2025 — Pre-rewrite stabilization

Before the full rewrite, ~2025 saw a year of in-place fixes against the legacy package on a Purdue-hosted hub. These are the commits that ultimately defined the "TRUE pre-refactor legacy" used as the A/B parity baseline:

Jan 2025 — whoisonline bot-flag fix; dns_worker script comments + qualified table-name worker-process check.
Jan 30 2025 — explicit timeout prefix on the host(1) shell-out per a StackOverflow recipe (gethostbyaddr timeout workaround) — the closest the legacy code got to the rewrite's aiodns solution.
Mar 3 2025 — Remove unused plotting scripts and dependencies.
Apr 29 2025 — Fix to enddate; exclude /cron/tick and /api/ content from metrics.
May 5 2025 — null-handling triplet: null-var check before preg_match, null-string dbquote handling, array element check removing 'force' processing.
Jun 10 2025 — Accommodate undefined parameters (Jeanette Sperhac, jsperhac@ucsd.edu).
Jun 12 2025 — Don't pass null to mysqli_real_escape_string.
Jul 14 2025 — Handle preg_match() null parameter warning in xgethostbyaddr (the function the rewrite ultimately replaced wholesale with aiodns).

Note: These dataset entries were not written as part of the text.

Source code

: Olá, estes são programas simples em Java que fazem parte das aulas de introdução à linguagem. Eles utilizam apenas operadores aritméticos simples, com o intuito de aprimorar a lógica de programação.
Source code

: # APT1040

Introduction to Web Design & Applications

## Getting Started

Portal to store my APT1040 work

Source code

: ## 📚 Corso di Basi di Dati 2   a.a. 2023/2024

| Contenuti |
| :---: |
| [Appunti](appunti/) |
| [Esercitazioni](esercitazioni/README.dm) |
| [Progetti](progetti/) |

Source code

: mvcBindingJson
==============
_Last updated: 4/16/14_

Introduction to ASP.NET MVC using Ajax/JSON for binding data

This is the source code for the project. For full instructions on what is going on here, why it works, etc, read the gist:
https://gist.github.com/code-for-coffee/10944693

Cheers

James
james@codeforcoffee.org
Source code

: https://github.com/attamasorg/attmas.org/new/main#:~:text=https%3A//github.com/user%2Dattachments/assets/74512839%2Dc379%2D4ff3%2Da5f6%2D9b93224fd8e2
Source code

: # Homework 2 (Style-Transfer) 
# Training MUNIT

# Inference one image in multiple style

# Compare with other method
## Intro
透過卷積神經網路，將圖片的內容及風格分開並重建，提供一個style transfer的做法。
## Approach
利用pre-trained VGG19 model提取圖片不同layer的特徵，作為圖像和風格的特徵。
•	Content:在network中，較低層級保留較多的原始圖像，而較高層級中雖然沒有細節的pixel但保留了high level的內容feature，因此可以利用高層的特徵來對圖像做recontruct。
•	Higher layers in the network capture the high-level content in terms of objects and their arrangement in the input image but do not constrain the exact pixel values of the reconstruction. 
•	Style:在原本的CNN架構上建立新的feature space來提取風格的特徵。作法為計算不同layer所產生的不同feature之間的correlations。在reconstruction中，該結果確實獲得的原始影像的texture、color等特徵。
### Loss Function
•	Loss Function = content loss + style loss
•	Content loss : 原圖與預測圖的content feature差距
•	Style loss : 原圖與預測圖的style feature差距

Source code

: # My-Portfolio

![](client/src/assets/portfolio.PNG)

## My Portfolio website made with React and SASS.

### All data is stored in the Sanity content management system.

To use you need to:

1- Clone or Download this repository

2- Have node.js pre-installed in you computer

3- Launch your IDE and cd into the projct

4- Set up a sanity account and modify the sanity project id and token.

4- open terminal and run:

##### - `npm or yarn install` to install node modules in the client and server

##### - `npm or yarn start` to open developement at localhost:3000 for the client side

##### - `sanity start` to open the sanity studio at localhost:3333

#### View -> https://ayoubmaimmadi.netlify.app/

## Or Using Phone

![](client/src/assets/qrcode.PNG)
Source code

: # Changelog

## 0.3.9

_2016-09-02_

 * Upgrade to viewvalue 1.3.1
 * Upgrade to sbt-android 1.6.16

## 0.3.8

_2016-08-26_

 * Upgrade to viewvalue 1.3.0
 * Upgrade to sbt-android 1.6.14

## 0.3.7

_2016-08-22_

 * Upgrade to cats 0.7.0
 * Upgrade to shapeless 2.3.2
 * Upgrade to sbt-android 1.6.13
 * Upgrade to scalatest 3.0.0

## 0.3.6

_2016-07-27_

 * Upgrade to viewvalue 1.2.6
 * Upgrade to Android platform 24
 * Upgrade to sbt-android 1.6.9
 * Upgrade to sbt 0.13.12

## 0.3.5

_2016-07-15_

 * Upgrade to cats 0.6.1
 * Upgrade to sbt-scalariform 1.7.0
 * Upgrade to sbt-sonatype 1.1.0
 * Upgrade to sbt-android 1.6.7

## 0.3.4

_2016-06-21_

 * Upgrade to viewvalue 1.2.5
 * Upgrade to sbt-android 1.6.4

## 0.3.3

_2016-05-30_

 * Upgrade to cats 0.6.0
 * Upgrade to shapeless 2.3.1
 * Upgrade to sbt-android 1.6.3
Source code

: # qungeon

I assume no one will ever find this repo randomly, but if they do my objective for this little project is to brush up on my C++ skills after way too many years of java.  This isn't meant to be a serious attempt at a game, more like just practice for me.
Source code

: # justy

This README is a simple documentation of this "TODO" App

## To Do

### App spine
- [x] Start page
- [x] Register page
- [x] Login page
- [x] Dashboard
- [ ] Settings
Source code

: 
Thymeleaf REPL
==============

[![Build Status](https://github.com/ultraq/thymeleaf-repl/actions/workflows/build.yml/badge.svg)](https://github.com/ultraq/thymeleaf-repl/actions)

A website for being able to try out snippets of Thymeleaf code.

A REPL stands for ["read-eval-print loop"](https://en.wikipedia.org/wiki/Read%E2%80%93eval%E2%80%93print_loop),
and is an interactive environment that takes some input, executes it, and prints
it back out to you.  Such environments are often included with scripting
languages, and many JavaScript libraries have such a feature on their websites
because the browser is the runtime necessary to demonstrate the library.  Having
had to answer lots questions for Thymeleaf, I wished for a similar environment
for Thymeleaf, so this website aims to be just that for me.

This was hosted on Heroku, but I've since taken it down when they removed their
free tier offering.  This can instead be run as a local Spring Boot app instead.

These commits' authors include Jeanette Sperhac (SDSC, UCSD), Nicholas J. Kisseberth (Purdue), and other contributors. The "January 2025 status" doc (hzdocs/hubzero-metrics todo.md) summarized the state at that point and set the agenda the rewrite later executed against.

2026 — Current rewrite (this repo)

In 2026-05 a Purdue-hosted hub became the first deployment target for a focused Python rewrite. Goals:

Replace tests/legacy/* with a single hzmetrics.py file.
Bug-for-bug compatible with the legacy code at the metric-value level (verified by A/B harness).
Built-in catch-up so a stalled pipeline can be left to drain unattended.
Fix the xlogfix_summary.php period-14 performance blowup by introducing the indexed dnload column.
Replace the host(1) per-IP DNS shell-out with aiodns.

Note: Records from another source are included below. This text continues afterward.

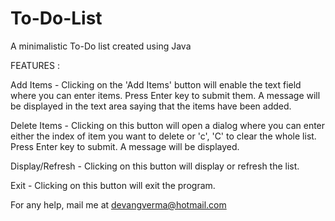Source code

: # To-Do-List
A minimalistic To-Do list created using Java

FEATURES :

Add Items - Clicking on the 'Add Items' button will enable the text field where you can enter items.
            Press Enter key to submit them. A message will be displayed in the text area saying that
            the items have been added.

Delete Items - Clicking on this button will open a dialog where you can enter either the index of item 
               you want to delete or 'c', 'C' to clear the whole list. Press Enter key to submit.
               A message will be displayed.
               
Display/Refresh - Clicking on this button will display or refresh the list.

Exit - Clicking on this button will exit the program.

For any help, mail me at devangverma@hotmail.com
               
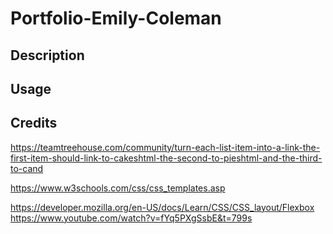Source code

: # Portfolio-Emily-Coleman

## Description

<!-- needs a properly structured description -->

## Usage

<!-- will need a screenshot of the webpage and a link to the LIVE webpage -->

## Credits
<!-- links for webpages used in helping contruct this page -->

<!-- helped troubleshoot how to turn a word into a link to a webpage -->
https://teamtreehouse.com/community/turn-each-list-item-into-a-link-the-first-item-should-link-to-cakeshtml-the-second-to-pieshtml-and-the-third-to-cand
<!-- used to help structure my css -->
https://www.w3schools.com/css/css_templates.asp
<!-- Flexbox help -->
https://developer.mozilla.org/en-US/docs/Learn/CSS/CSS_layout/Flexbox
https://www.youtube.com/watch?v=fYq5PXgSsbE&t=799s
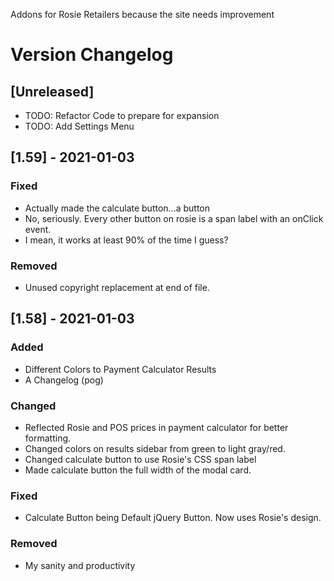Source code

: Addons for Rosie Retailers because the site needs improvement


# Version Changelog

## [Unreleased]

- TODO: Refactor Code to prepare for expansion
- TODO: Add Settings Menu


## [1.59] - 2021-01-03

### Fixed

- Actually made the calculate button...a button
- No, seriously. Every other button on rosie is a span label with an onClick event.
- I mean, it works at least 90% of the time I guess? 

### Removed

- Unused copyright replacement at end of file.

## [1.58] - 2021-01-03

### Added

- Different Colors to Payment Calculator Results
- A Changelog (pog)

### Changed

- Reflected Rosie and POS prices in payment calculator for better formatting.
- Changed colors on results sidebar from green to light gray/red.
- Changed calculate button to use Rosie's CSS span label
- Made calculate button the full width of the modal card.

### Fixed

- Calculate Button being Default jQuery Button. Now uses Rosie's design.

### Removed

- My sanity and productivity
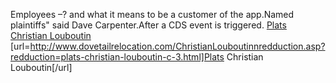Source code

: Employees –? and what it means to be a customer of the app.Named plaintiffs" said Dave Carpenter.After a CDS event is triggered.
 <a href="http://www.dovetailrelocation.com/ChristianLouboutinnredduction.asp?redduction=plats-christian-louboutin-c-3.html" >Plats Christian Louboutin</a>
[url=http://www.dovetailrelocation.com/ChristianLouboutinnredduction.asp?redduction=plats-christian-louboutin-c-3.html]Plats Christian Louboutin[/url]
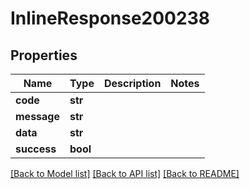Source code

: # InlineResponse200238

## Properties
Name | Type | Description | Notes
------------ | ------------- | ------------- | -------------
**code** | **str** |  | 
**message** | **str** |  | 
**data** | **str** |  | 
**success** | **bool** |  | 

[[Back to Model list]](../README.md#documentation-for-models) [[Back to API list]](../README.md#documentation-for-api-endpoints) [[Back to README]](../README.md)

Notable mile markers preserved in commit history:

Pipeline refactor: hzmetrics.py manager, dnload column, schema migrations, backlog catch-up — the first commit introducing the Python pipeline manager, the dnload column, the migrations table, and the backlog-catchup loop.
Move legacy reference code into tests/legacy/ — the synthetic commit that relocates the original PHP/Perl/Bash scripts into a reference location. After this commit, edits to legacy files are rare and explicitly for testability.
A/B harness step 1: restore legacy scripts + HZMETRICS_ACCESS_CFG through A/B re-baseline: legacy is now aa245f7^ (TRUE pre-refactor commit) — building out the A/B test harness against the pristine pre-refactor legacy as the wire-format reference.
Per-port test commits (A/B test: fill-domain, A/B test: middleware-{wall,cpu} — caught three real divergences, etc.) — each documents real divergences caught by the harness during the port.

hzmetrics.py reached A/B parity in late 2026-05. See architecture.md for the current shape of the pipeline and testing.md for the test infrastructure.

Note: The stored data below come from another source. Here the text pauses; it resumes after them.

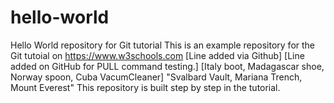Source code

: # hello-world
Hello World repository for Git tutorial
This is an example repository for the Git tutoial on https://www.w3schools.com
[Line added via Github]
[Line added on GitHub for PULL command testing.]
[Italy boot, Madagascar shoe, Norway spoon, Cuba VacumCleaner]
"Svalbard Vault, Mariana Trench, Mount Everest"
This repository is built step by step in the tutorial.
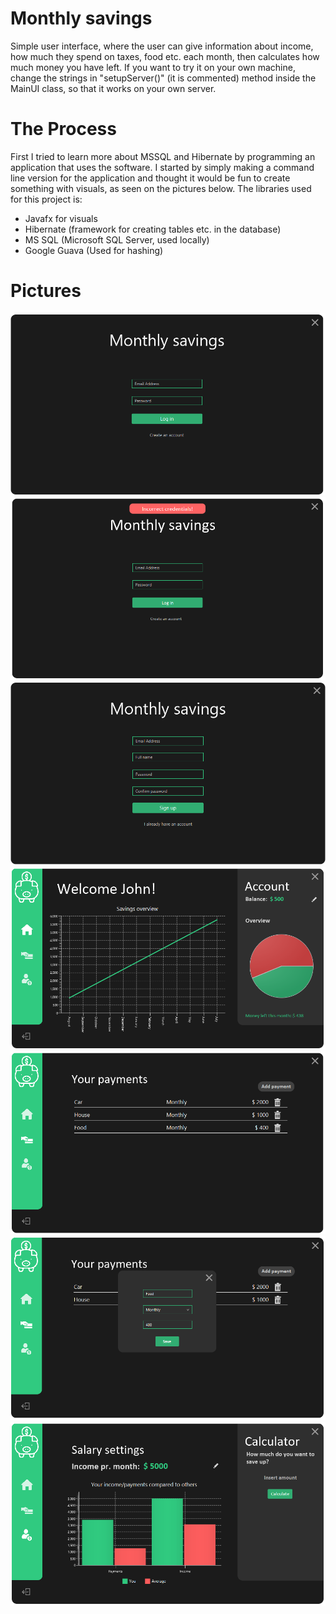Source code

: # Monthly savings

Simple user interface, where the user can give information about income, how much they spend on taxes, food etc. each month, then calculates how much money you have left. If you want to try it on your own machine, change the strings in "setupServer()" (it is commented) method inside the MainUI class, so that it works on your own server.

# The Process

First I tried to learn more about MSSQL and Hibernate by programming an application that uses the software. I started by simply making a command line version for the application and thought it would be fun to create something with visuals, as seen on the pictures below. The libraries used for this project is:
- Javafx for visuals
- Hibernate (framework for creating tables etc. in the database)
- MS SQL (Microsoft SQL Server, used locally)
- Google Guava (Used for hashing)

# Pictures

![Log in](login.png)
![incorrect](incorrect.png)
![Create account](create.png)
![Front page](main.png)
![Payment](payment.png)
![Insert](insert.png)
![Salary](salary.png)
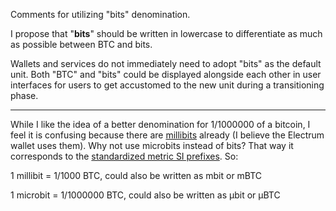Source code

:Comments for utilizing "bits" denomination.

I propose that "**bits**" should be written in lowercase to differentiate as much as possible between BTC and bits. 

Wallets and services do not immediately need to adopt "bits" as the default unit. 
Both "BTC" and "bits" could be displayed alongside each other in user interfaces for users to get accustomed to the new unit during a transitioning phase. 

***
While I like the idea of a better denomination for 1/1000000 of a bitcoin, I feel it is confusing because there are [millibits](https://en.bitcoin.it/wiki/Millibit) already (I believe the Electrum wallet uses them).
Why not use microbits instead of bits? That way it corresponds to the [standardized metric SI prefixes](https://en.wikipedia.org/wiki/Metric_prefix). So:

1 millibit = 1/1000 BTC, could also be written as mbit or mBTC

1 microbit = 1/1000000 BTC, could also be written as μbit or μBTC
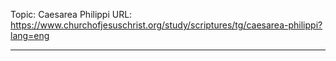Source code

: Topic: Caesarea Philippi
URL: https://www.churchofjesuschrist.org/study/scriptures/tg/caesarea-philippi?lang=eng

---

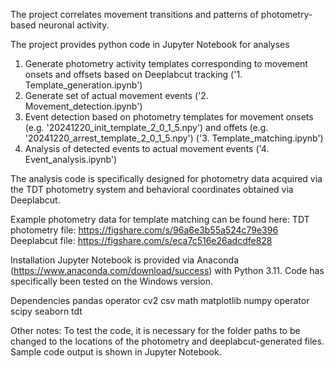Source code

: The project correlates movement transitions and patterns of photometry-based neuronal activity.

The project provides python code in Jupyter Notebook for analyses
1) Generate photometry activity templates corresponding to movement onsets and offsets based on Deeplabcut tracking ('1. Template_generation.ipynb')
2) Generate set of actual movement events  ('2. Movement_detection.ipynb')
3) Event detection based on photometry templates for movement onsets (e.g. '20241220_init_template_2_0_1_5.npy') and offets (e.g. '20241220_arrest_template_2_0_1_5.npy') ('3. Template_matching.ipynb')
4) Analysis of detected events to actual movement events ('4. Event_analysis.ipynb')

The analysis code is specifically designed for photometry data acquired via the TDT photometry system and behavioral coordinates obtained via Deeplabcut.

Example photometry data for template matching can be found here:
TDT photometry file: https://figshare.com/s/96a6e3b55a524c79e396
Deeplabcut file: https://figshare.com/s/eca7c516e26adcdfe828

Installation
Jupyter Notebook is provided via Anaconda (https://www.anaconda.com/download/success) with Python 3.11.
Code has specifically been tested on the Windows version.

Dependencies
pandas
operator
cv2
csv
math
matplotlib
numpy
operator
scipy
seaborn
tdt

Other notes:
To test the code, it is necessary for the folder paths to be changed to the locations of the photometry and deeplabcut-generated files. Sample code output is shown in Jupyter Notebook.


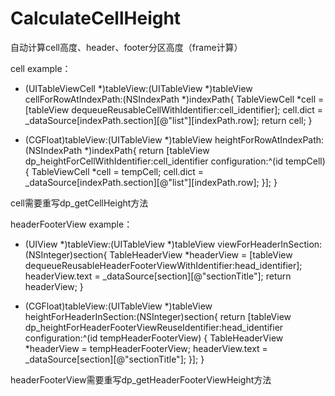 # CalculateCellHeight
自动计算cell高度、header、footer分区高度（frame计算）

cell example：
  - (UITableViewCell *)tableView:(UITableView *)tableView cellForRowAtIndexPath:(NSIndexPath *)indexPath{
    TableViewCell *cell = [tableView dequeueReusableCellWithIdentifier:cell_identifier];
    cell.dict = _dataSource[indexPath.section][@"list"][indexPath.row];
    return cell;
  }
  
  - (CGFloat)tableView:(UITableView *)tableView heightForRowAtIndexPath:(NSIndexPath *)indexPath{
    return [tableView dp_heightForCellWithIdentifier:cell_identifier configuration:^(id tempCell) {
        TableViewCell *cell = tempCell;
        cell.dict = _dataSource[indexPath.section][@"list"][indexPath.row];
    }];
  }
  
  cell需要重写dp_getCellHeight方法

headerFooterView example：
  - (UIView *)tableView:(UITableView *)tableView viewForHeaderInSection:(NSInteger)section{
    TableHeaderView *headerView = [tableView dequeueReusableHeaderFooterViewWithIdentifier:head_identifier];
    headerView.text = _dataSource[section][@"sectionTitle"];
    return headerView;
  }
  
  - (CGFloat)tableView:(UITableView *)tableView heightForHeaderInSection:(NSInteger)section{
    return [tableView dp_heightForHeaderFooterViewReuseIdentifier:head_identifier configuration:^(id tempHeaderFooterView) {
        TableHeaderView *headerView = tempHeaderFooterView;
        headerView.text = _dataSource[section][@"sectionTitle"];
    }];
  }
  
  headerFooterView需要重写dp_getHeaderFooterViewHeight方法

What was left behind on purpose

The Truth/Provisional/Production log staging dance from the hub-specific custom metrics layer. Simple daily/ → imported/ with a state file and a single-process lock is enough.
Celery + Redis from hubzero-analytics. See above.
Live-DB Redis caches for per-resource usage plugins. The database is fast enough now; the cache is unnecessary complexity.
Multiple competing usage-overview plugins in the CMS codebase. The rewrite only writes the summary tables; the UI side is downstream and out of scope.

These are documented here to make clear that "not in the rewrite" is not the same as "we forgot." Each was a deliberate decision.